WORK TO COMPLETE —
Pull every line that includes the word "through" from the data.

- - - - -

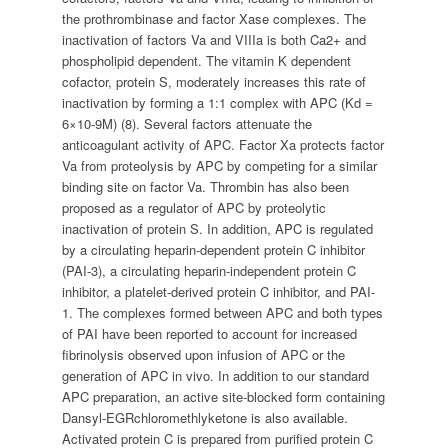
the prothrombinase and factor Xase complexes. The
inactivation of factors Va and VIIIa is both Ca2+ and
phospholipid dependent. The vitamin K dependent
cofactor, protein S, moderately increases this rate of
inactivation by forming a 1:1 complex with APC (Kd =
6×10-9M) (8). Several factors attenuate the
anticoagulant activity of APC. Factor Xa protects factor
Va from proteolysis by APC by competing for a similar
binding site on factor Va. Thrombin has also been
proposed as a regulator of APC by proteolytic
inactivation of protein S. In addition, APC is regulated
by a circulating heparin-dependent protein C inhibitor
(PAI-3), a circulating heparin-independent protein C
inhibitor, a platelet-derived protein C inhibitor, and PAI-
1. The complexes formed between APC and both types
of PAI have been reported to account for increased
fibrinolysis observed upon infusion of APC or the
generation of APC in vivo. In addition to our standard
APC preparation, an active site-blocked form containing
Dansyl-EGRchloromethlyketone is also available.
Activated protein C is prepared from purified protein C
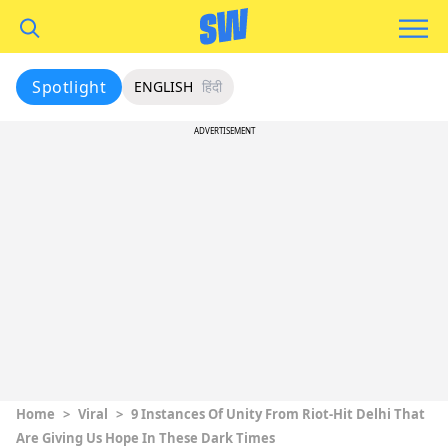
Spotlight
ENGLISH
हिंदी
ADVERTISEMENT
Home
>
Viral
>
9 Instances Of Unity From Riot-Hit Delhi That
Are Giving Us Hope In These Dark Times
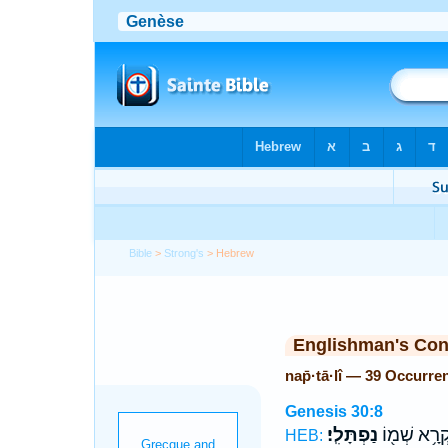
Bible
>
Strong's
> Hebrew
Englishman's Co
nap̄·tā·lî — 39 Occurre
Genesis 30:8
נַפְתָּלִֽי׃
וַתִּקְרָ֥א שְ
HEB:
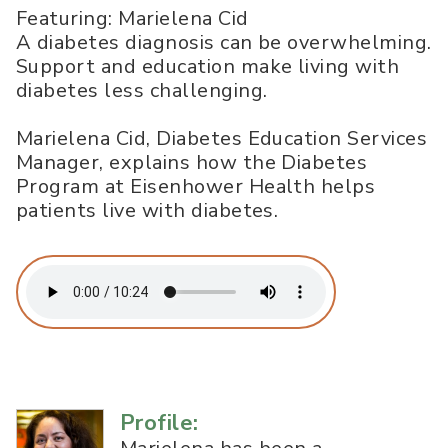
Featuring: Marielena Cid
A diabetes diagnosis can be overwhelming.
Support and education make living with
diabetes less challenging.
Marielena Cid, Diabetes Education Services
Manager, explains how the Diabetes
Program at Eisenhower Health helps
patients live with diabetes.
Profile:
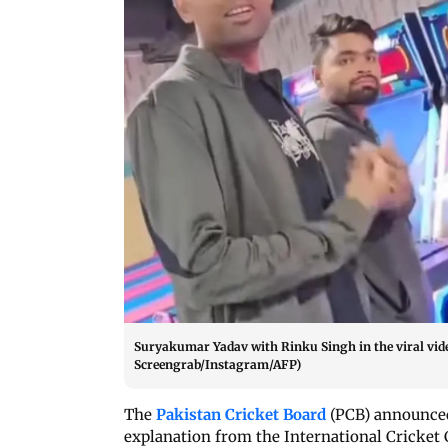
Suryakumar Yadav with Rinku Singh in the viral vid
Screengrab/Instagram/AFP)
The
Pakistan Cricket Board
(PCB) announced
explanation from the International Cricket C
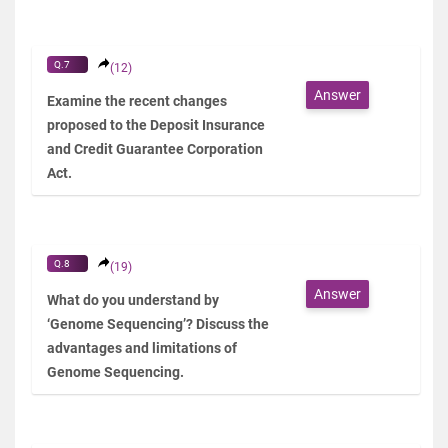
Q.7
(12)
Answer
Examine the recent changes
proposed to the Deposit Insurance
and Credit Guarantee Corporation
Act.
Q.8
(19)
Answer
What do you understand by
‘Genome Sequencing’? Discuss the
advantages and limitations of
Genome Sequencing.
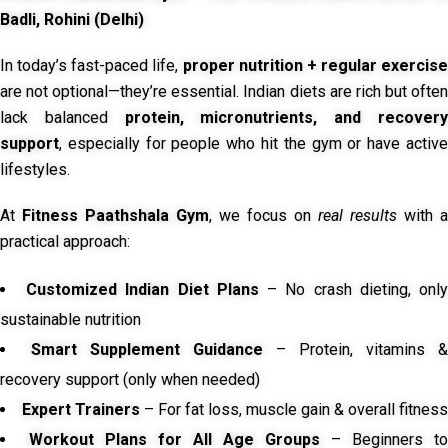
Badli, Rohini (Delhi)
In today’s fast-paced life,
proper nutrition + regular exercise
are not optional—they’re essential. Indian diets are rich but often
lack balanced
protein, micronutrients, and recover
support
, especially for people who hit the gym or have active
lifestyles.
At
Fitness Paathshala Gym
, we focus on
real results
with a
practical approach:
Customized Indian Diet Plans
– No crash dieting, onl
sustainable nutrition
Smart Supplement Guidance
– Protein, vitamins &
recovery support (only when needed)
Expert Trainers
– For fat loss, muscle gain & overall fitness
Workout Plans for All Age Groups
– Beginners to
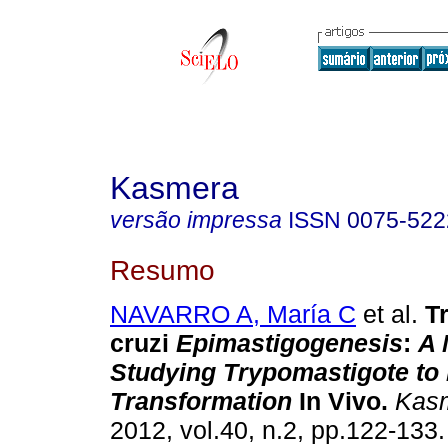
Kasmera
versão impressa
ISSN
0075-522
Resumo
NAVARRO A, María C
et al.
T
cruzi
Epimastigogenesis
:
A 
Studying Trypomastigote to
Transformation
In Vivo
.
Kas
2012, vol.40, n.2, pp.122-133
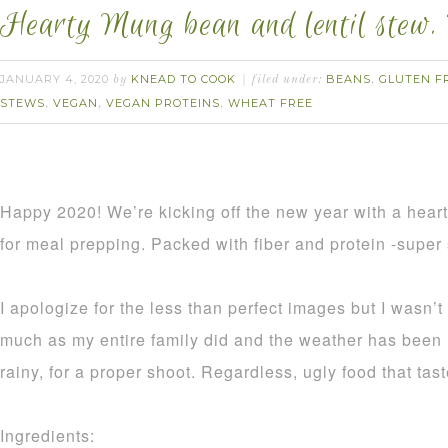
Hearty Mung bean and lentil stew. 
JANUARY 4, 2020
KNEAD TO COOK
BEANS
GLUTEN F
by
filed under:
,
STEWS
VEGAN
VEGAN PROTEINS
WHEAT FREE
,
,
,
Happy 2020! We’re kicking off the new year with a hearty
for meal prepping. Packed with fiber and protein -super 
I apologize for the less than perfect images but I wasn’t
much as my entire family did and the weather has been 
rainy, for a proper shoot. Regardless, ugly food that tast
Ingredients:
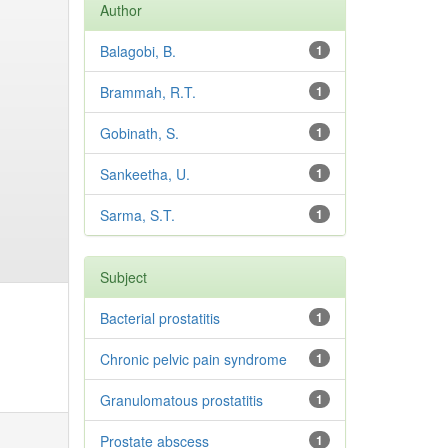
Author
Balagobi, B.
1
Brammah, R.T.
1
Gobinath, S.
1
Sankeetha, U.
1
Sarma, S.T.
1
Subject
Bacterial prostatitis
1
Chronic pelvic pain syndrome
1
Granulomatous prostatitis
1
Prostate abscess
1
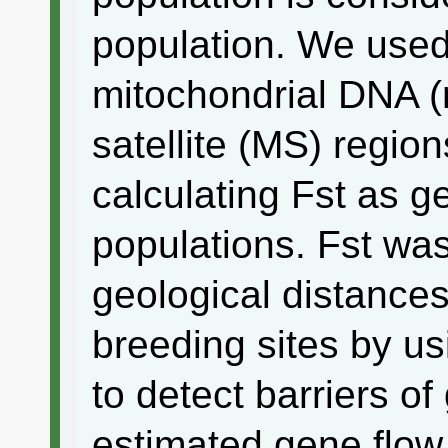
population. We used
mitochondrial DNA 
satellite (MS) regio
calculating Fst as 
populations. Fst wa
geological distances
breeding sites by u
to detect barriers o
estimated gene flow 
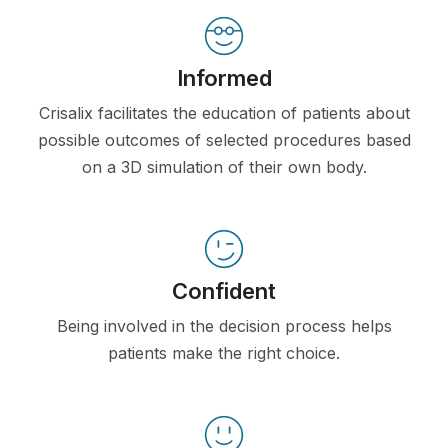
Informed
Crisalix facilitates the education of patients about
possible outcomes of selected procedures based
on a 3D simulation of their own body.
Confident
Being involved in the decision process helps
patients make the right choice.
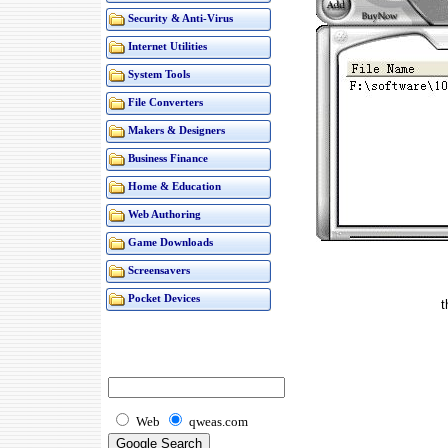
Security & Anti-Virus
Internet Utilities
System Tools
File Converters
Makers & Designers
Business Finance
Home & Education
Web Authoring
Game Downloads
Screensavers
Pocket Devices
t
Web
qweas.com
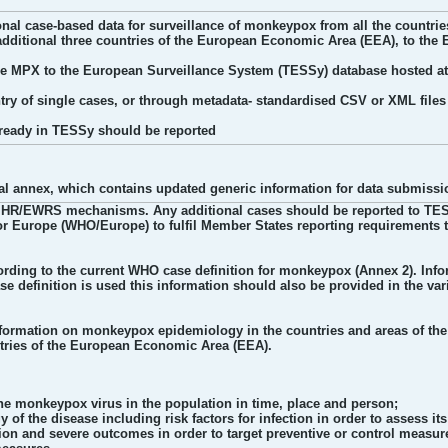
tional case-based data for surveillance of monkeypox from all the count
additional three countries of the European Economic Area (EEA), to the 
ype MPX to the European Surveillance System (TESSy) database hosted a
try of single cases, or through metadata- standardised CSV or XML files 
lready in TESSy should be reported
al annex, which contains updated generic information for data submissi
HR/EWRS mechanisms. Any additional cases should be reported to TESSy o
or Europe (WHO/Europe) to fulfil Member States reporting requirements t
ding to the current WHO case definition for monkeypox (Annex 2). Info
ase definition is used this information should also be provided in the var
information on monkeypox epidemiology in the countries and areas of th
ntries of the European Economic Area (EEA).
the monkeypox virus in the population in time, place and person;
 of the disease including risk factors for infection in order to assess i
ction and severe outcomes in order to target preventive or control measur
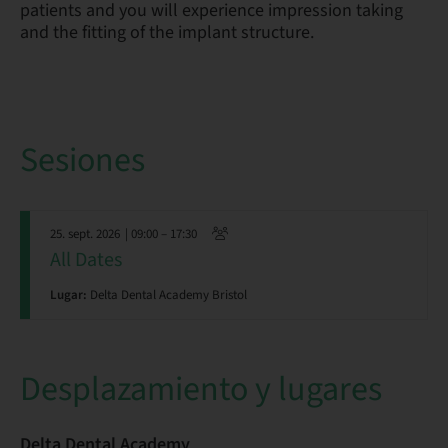
patients and you will experience impression taking
and the fitting of the implant structure.
Sesiones
25. sept. 2026
| 09:00 – 17:30
All Dates
Lugar:
Delta Dental Academy Bristol
Desplazamiento y lugares
Delta Dental Academy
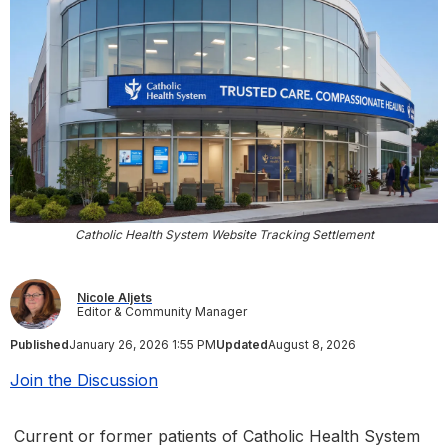
Catholic Health System Website Tracking Settlement
Nicole Aljets
Editor & Community Manager
Published
January 26, 2026 1:55 PM
Updated
August 8, 2026
Join the Discussion
Current or former patients of Catholic Health System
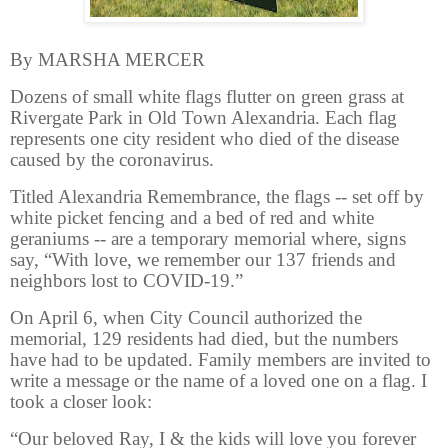
By MARSHA MERCER
Dozens of small white flags flutter on green grass at
Rivergate Park in Old Town Alexandria. Each flag
represents one city resident who died of the disease
caused by the coronavirus.
Titled Alexandria Remembrance, the flags -- set off by
white picket fencing and a bed of red and white
geraniums -- are a temporary memorial where, signs
say, “With love, we remember our 137 friends and
neighbors lost to COVID-19.”
On April 6, when City Council authorized the
memorial, 129 residents had died, but the numbers
have had to be updated. Family members are invited to
write a message or the name of a loved one on a flag. I
took a closer look:
“Our beloved Ray, I & the kids will love you forever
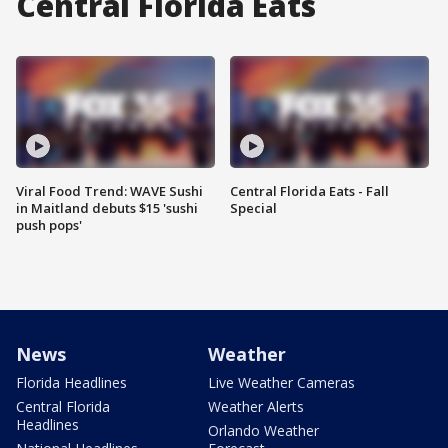
Central Florida Eats
Viral Food Trend: WAVE Sushi
Central Florida Eats - Fall
in Maitland debuts $15 'sushi
Special
push pops'
News
Weather
Florida Headlines
Live Weather Cameras
Central Florida
Weather Alerts
Headlines
Orlando Weather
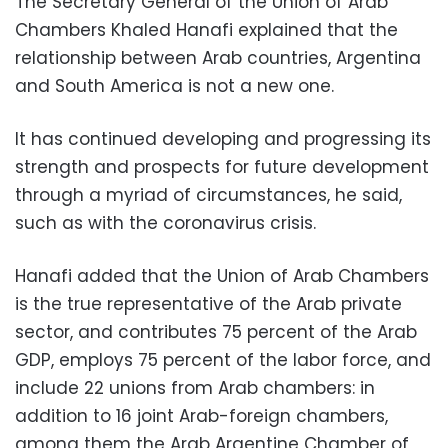
The Secretary General of the Union of Arab
Chambers Khaled Hanafi explained that the
relationship between Arab countries, Argentina
and South America is not a new one.
It has continued developing and progressing its
strength and prospects for future development
through a myriad of circumstances, he said,
such as with the coronavirus crisis.
Hanafi added that the Union of Arab Chambers
is the true representative of the Arab private
sector, and contributes 75 percent of the Arab
GDP, employs 75 percent of the labor force, and
include 22 unions from Arab chambers: in
addition to 16 joint Arab-foreign chambers,
among them the Arab Argentine Chamber of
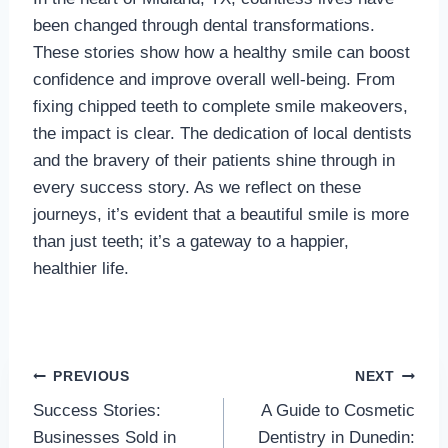
been changed through dental transformations.
These stories show how a healthy smile can boost
confidence and improve overall well-being. From
fixing chipped teeth to complete smile makeovers,
the impact is clear. The dedication of local dentists
and the bravery of their patients shine through in
every success story. As we reflect on these
journeys, it’s evident that a beautiful smile is more
than just teeth; it’s a gateway to a happier,
healthier life.
Post
PREVIOUS
NEXT
Success Stories:
A Guide to Cosmetic
navigation
Businesses Sold in
Dentistry in Dunedin:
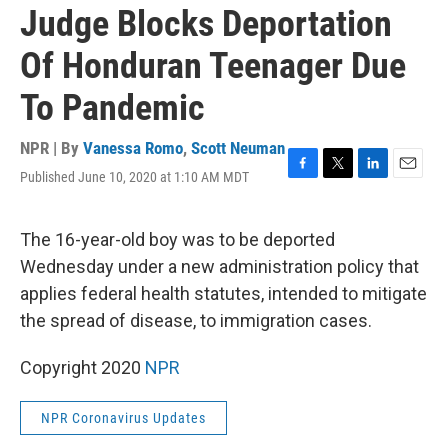
Judge Blocks Deportation
Of Honduran Teenager Due
To Pandemic
NPR | By
Vanessa Romo
,
Scott Neuman
Published June 10, 2020 at 1:10 AM MDT
F
T
L
E
a
w
i
m
c
i
n
a
e
t
k
i
The 16-year-old boy was to be deported
b
t
e
l
Wednesday under a new administration policy that
o
e
d
o
r
I
applies federal health statutes, intended to mitigate
k
n
the spread of disease, to immigration cases.
Copyright 2020
NPR
NPR Coronavirus Updates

- - - - -

ANSWER —
try of single cases, or through metadata- standardised CSV or XML files 
through a myriad of circumstances, he said,
been changed through dental transformations.
and the bravery of their patients shine through in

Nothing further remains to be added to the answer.